| Your assignment |
Would you please copy every line below that includes the string "force"?

**** Supplied data

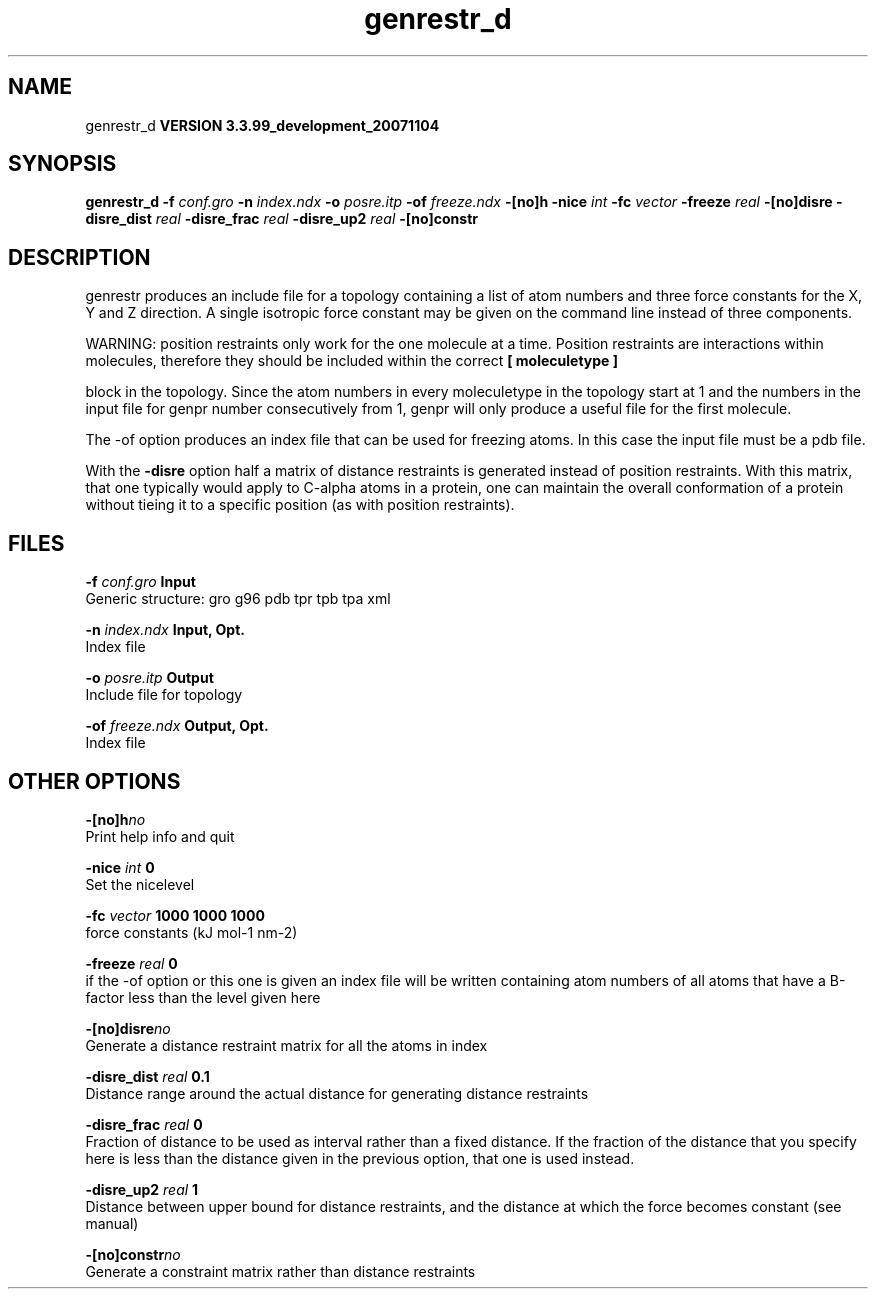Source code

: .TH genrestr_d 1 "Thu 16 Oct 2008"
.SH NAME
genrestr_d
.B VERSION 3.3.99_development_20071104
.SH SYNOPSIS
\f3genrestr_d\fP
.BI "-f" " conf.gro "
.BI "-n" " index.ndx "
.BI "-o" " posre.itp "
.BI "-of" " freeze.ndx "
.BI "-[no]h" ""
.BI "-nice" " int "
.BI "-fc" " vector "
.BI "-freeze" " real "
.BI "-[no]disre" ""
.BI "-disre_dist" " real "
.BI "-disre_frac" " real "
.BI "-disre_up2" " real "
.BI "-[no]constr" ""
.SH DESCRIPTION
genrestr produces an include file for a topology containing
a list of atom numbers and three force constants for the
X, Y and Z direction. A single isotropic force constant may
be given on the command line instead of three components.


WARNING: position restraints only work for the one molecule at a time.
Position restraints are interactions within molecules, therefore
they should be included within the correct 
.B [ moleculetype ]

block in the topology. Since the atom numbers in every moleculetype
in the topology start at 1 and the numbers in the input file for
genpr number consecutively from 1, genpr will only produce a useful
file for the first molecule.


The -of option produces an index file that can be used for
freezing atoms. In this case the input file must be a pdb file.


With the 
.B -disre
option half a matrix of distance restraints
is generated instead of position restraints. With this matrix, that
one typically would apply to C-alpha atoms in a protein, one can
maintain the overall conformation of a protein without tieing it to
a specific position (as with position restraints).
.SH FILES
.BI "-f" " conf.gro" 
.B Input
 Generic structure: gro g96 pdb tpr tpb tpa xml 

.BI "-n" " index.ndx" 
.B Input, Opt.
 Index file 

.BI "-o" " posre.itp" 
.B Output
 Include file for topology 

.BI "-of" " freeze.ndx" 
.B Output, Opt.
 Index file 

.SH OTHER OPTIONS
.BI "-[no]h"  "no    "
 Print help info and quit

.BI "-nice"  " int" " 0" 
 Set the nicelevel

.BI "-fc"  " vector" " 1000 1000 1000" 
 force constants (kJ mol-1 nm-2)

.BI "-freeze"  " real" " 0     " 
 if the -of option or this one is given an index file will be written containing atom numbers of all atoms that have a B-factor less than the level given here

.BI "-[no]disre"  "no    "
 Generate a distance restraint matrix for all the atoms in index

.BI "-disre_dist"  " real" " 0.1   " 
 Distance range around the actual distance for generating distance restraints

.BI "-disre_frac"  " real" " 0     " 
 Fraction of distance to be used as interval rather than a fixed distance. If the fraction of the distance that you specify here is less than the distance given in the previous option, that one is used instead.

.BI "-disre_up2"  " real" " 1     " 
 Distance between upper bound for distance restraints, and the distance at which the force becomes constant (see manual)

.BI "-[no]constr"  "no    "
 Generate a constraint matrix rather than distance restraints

********

| Answer for this exercise |
a list of atom numbers and three force constants for the
X, Y and Z direction. A single isotropic force constant may
 force constants (kJ mol-1 nm-2)
 Distance between upper bound for distance restraints, and the distance at which the force becomes constant (see manual)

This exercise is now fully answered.